A fast but silent graphics card ideal for quiet entertainment PCs

Sapphire has taken the notion of passively cooled graphics cards seriously with its Ultimate range of cards, the latest of which is the HD2600XT.

As you may gather from its name, this Ultimate is built around AMD's DX10-supporting HD2600XT core and features a nicely designed heatpipe and radiator arrangement to keep it cool.

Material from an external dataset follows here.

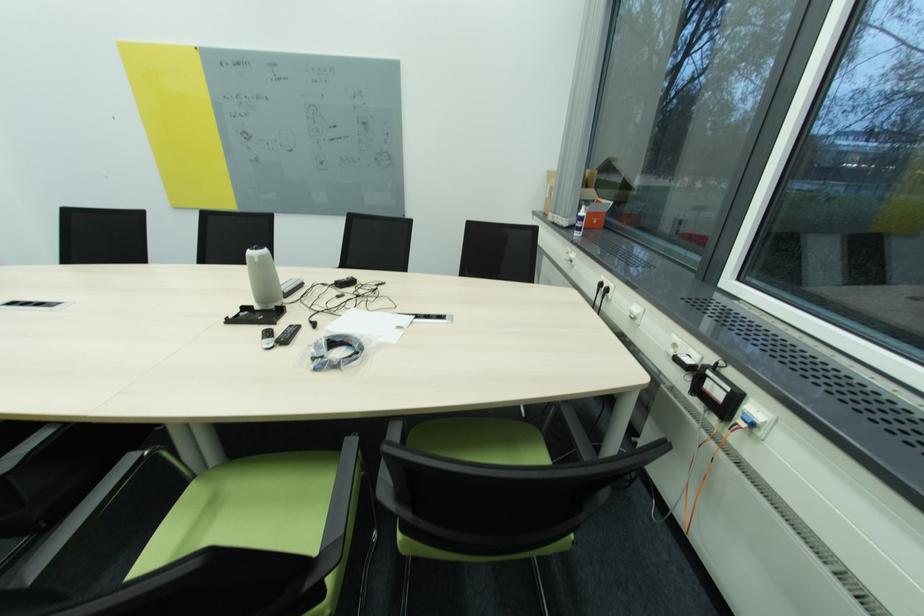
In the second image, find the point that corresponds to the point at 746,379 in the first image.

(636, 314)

Built on a blue printed circuit board (PCB), the RV630 core runs at 800MHz and sits under a small copper and aluminium heatsink with two heatpipes running around the board to a big multi-finned cooler. Unlike some passive cards, this cooler isn't too large to fit into a motherboard that uses big passive coolers on the Northbridge. We fitted it into a couple of motherboards with the largest coolers we have seen with no problems.

The 256MB of GDDR3 memory is clocked at 700MHz (1,400MHz effective) and sits uncovered on the PCB. The memory modules are rated at 750MHz (1,500MHz) so running them at 700MHz enables them to be left uncovered.

The HD2600XT Ultimate would make an ideal card for a quiet entertainment PC if you use a case that takes full-size cards, not only for its silence but for the hardware that comes as standard on the HD2600/HD2400 series. The GPU has a built-in audio controller, which, although requiring an audio codec on the motherboard, does away with the need to use a cable to connect them.

Although there is no HDMI output on the card expansion plate, a DVI/HDMI adapter is supplied with the card, which carries both the video and audio streams. Also part of the hardware is AMD's UVD (Unified Video Decoder) which handles all the decoding HD DVD or Blu-ray duties relieving both the GPU and the systems CPU.